How do you choose the right tool for your specific PowerPoint workflow?
Here’s a simple way to decide:
-
Use StreamYard as your default if you:
- want a browser-based studio that anyone on the team can join,
- regularly host multi-presenter sessions,
- care about consistent branding and layouts,
- prefer simple export-and-upload workflows over managing local files.
-
Layer in Loom if you:
- send lots of short, one-off walkthroughs or feedback videos,
- rely on link-based sharing and quick viewing inside other SaaS tools.
-
Adopt OBS if you:
- need advanced encoding control and custom scenes,
- are comfortable tuning settings and maintaining hardware for long local recordings.
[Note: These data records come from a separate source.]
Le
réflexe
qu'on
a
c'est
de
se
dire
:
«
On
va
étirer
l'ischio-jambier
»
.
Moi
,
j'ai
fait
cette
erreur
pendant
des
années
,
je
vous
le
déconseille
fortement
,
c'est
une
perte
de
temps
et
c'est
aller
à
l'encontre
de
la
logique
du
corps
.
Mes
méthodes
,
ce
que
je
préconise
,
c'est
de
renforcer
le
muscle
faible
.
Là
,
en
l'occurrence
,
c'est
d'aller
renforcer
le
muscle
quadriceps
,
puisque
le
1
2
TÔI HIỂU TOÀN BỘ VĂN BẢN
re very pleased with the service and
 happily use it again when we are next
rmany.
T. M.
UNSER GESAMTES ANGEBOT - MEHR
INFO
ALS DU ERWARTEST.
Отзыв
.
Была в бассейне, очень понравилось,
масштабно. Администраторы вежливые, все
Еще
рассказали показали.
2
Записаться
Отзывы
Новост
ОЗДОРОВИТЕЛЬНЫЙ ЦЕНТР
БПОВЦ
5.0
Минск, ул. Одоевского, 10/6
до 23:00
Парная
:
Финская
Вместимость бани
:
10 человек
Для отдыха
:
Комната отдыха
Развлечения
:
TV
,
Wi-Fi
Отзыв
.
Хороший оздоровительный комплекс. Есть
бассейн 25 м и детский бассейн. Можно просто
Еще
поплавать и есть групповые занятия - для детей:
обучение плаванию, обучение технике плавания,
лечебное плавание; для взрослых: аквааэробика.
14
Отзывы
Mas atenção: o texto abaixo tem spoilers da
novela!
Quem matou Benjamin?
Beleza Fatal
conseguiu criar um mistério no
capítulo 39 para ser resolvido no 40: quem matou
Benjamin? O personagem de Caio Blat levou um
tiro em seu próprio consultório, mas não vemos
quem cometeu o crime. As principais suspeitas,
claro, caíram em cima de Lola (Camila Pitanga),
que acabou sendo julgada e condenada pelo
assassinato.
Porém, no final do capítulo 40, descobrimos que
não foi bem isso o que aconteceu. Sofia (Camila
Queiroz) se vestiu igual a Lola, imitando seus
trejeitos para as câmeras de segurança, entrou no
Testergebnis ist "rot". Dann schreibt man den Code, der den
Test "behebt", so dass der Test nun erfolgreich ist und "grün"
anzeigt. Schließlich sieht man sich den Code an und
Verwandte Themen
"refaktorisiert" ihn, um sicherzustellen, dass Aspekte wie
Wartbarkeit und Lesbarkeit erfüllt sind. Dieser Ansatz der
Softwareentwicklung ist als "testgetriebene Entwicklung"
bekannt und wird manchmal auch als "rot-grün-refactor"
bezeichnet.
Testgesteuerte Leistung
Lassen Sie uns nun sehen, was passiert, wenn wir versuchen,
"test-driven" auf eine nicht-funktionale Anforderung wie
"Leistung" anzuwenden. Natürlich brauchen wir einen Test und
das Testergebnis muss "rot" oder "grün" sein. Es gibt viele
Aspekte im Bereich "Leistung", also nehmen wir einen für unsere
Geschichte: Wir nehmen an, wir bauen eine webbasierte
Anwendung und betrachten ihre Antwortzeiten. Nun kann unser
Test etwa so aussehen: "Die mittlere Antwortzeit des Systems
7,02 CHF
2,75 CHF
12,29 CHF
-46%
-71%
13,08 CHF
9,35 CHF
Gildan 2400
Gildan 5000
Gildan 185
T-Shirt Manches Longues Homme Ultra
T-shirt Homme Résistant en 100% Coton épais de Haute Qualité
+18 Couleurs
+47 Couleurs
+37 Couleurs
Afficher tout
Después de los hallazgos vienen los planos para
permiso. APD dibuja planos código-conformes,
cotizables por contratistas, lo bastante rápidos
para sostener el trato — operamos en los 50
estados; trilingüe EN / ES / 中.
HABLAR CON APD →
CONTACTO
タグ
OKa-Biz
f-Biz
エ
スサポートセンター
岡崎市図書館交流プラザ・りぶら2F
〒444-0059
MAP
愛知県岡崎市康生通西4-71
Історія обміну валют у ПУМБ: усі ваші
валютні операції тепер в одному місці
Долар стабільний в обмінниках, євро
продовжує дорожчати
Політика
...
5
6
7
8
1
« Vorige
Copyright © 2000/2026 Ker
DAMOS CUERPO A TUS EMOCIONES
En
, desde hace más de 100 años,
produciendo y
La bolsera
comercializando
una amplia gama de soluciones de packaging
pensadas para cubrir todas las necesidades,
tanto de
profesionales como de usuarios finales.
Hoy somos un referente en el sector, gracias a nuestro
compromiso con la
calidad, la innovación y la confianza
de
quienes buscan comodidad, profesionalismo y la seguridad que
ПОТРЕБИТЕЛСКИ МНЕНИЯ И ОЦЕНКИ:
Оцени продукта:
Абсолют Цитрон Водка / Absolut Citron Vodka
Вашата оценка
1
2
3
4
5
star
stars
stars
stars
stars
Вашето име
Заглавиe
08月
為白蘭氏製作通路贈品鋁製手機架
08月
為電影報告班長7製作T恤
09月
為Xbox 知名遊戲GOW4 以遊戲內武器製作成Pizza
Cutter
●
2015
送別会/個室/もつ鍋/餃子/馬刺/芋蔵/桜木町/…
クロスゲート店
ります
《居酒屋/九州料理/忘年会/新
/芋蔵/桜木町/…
A practical pattern for many organizations is: record structured trainings and events in StreamYard, publish those recordings, then supplement day-to-day async communication with lightweight tools like Loom.
What we recommend
- Start with StreamYard for most PowerPoint presentation recordings—especially when you have multiple presenters or want a polished, on-brand look from a browser-based studio.
- Add Loom if your team sends frequent short async walkthroughs and you value instant, link-based sharing.
- Use OBS only when you truly need detailed control over encoding and scene composition and are willing to manage local infrastructure.
- Whatever you choose, design your process around outcomes: clear slides, confident audio, and a repeatable workflow your whole team can actually stick with.